[Buddha-l] Perhaps the Buddhists in Korea have finally had it?

Curt Steinmetz curt at cola.iges.org
Thu Oct 16 10:01:17 MDT 2008


In my opinion this is potentially the best thing that could happen in 
Korea. Aggressive Christian intolerance requires an aggressive and 
unapologetic response in the form of a mass movement to protect Korea's 
traditional religious diversity and tolerance. Buddhists should make 
every effort to welcome Christians and everyone else in a broad movement 
to protect religious freedom.

The article implies that such an aggressive response to a Christian 
president abusing his power is bad because it means that "religious 
peace is threatened" - BUT if the Christian president abuses his power 
AND NO ONE SEEMS TO MIND then that would be better because it would 
maintain "religious harmony"!

Another thing that the article gets wrong is that there are Christians 
on both sides. Many Catholics have allied themselves with the Buddhists 
in the current conflict. Evangelicals like Lee see Catholics as just as 
"demonic" as Buddhists.

The article claims that "Christians were active in the fight for 
democracy the decades of military rule" - but then also mentions, 
several paragraphs later, that "Syngman Rhee, the nation's dictatorial 
founding president [was] also a Protestant"! And the article fails to 
mention that prior to that time, during the decades of foreign military 
occupation, Buddhists "were active in" the national liberation struggle 
against the Japanese - not to mention the fact that Buddhists strongly 
opposed the totalitarian Communists during the Korean War.

▸ SET PROBLEM 1
In the post, which group have many Catholics allied themselves with in the current conflict?
▸ SET PROBLEM 2
Duplicate the part of the post between "Curt Steinmetz curt" and "protect religious freedom.", inclusive.

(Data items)
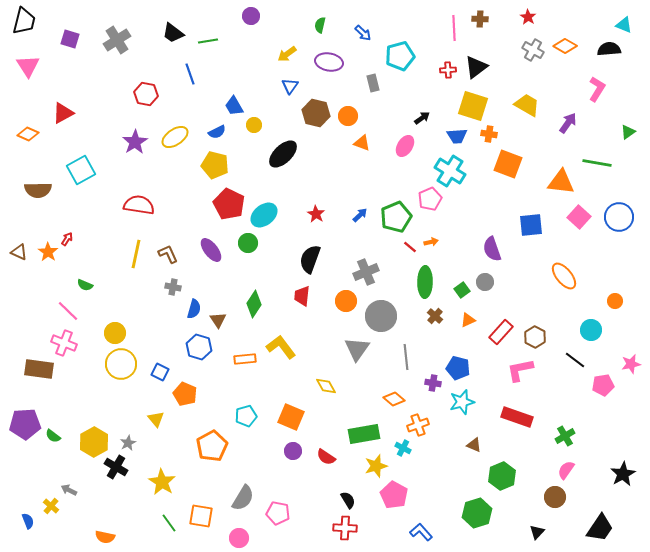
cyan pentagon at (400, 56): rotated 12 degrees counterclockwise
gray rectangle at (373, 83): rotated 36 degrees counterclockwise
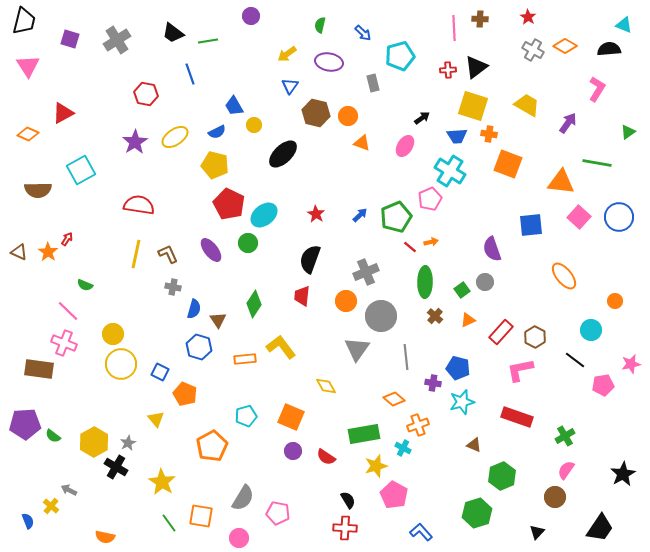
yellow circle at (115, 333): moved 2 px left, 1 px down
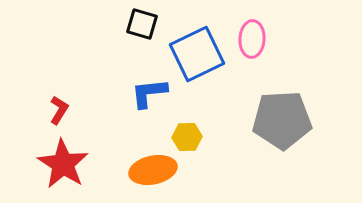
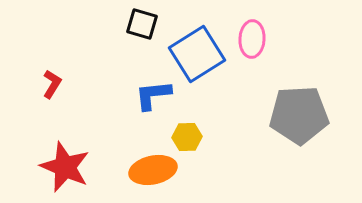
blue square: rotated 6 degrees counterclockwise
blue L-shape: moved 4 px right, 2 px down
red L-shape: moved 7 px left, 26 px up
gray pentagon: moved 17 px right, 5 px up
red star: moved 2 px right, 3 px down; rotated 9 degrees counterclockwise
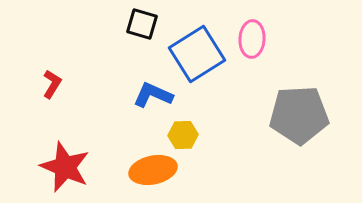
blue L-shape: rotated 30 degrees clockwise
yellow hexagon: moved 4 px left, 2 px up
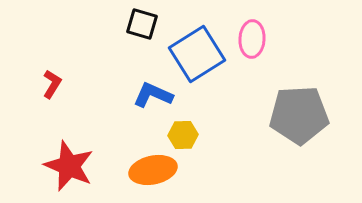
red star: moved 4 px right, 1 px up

▸ COMPLETE ANSWER 1
The Buddhists

▸ COMPLETE ANSWER 2
Curt Steinmetz curt at cola.iges.org
Thu Oct 16 10:01:17 MDT 2008


In my opinion this is potentially the best thing that could happen in 
Korea. Aggressive Christian intolerance requires an aggressive and 
unapologetic response in the form of a mass movement to protect Korea's 
traditional religious diversity and tolerance. Buddhists should make 
every effort to welcome Christians and everyone else in a broad movement 
to protect religious freedom.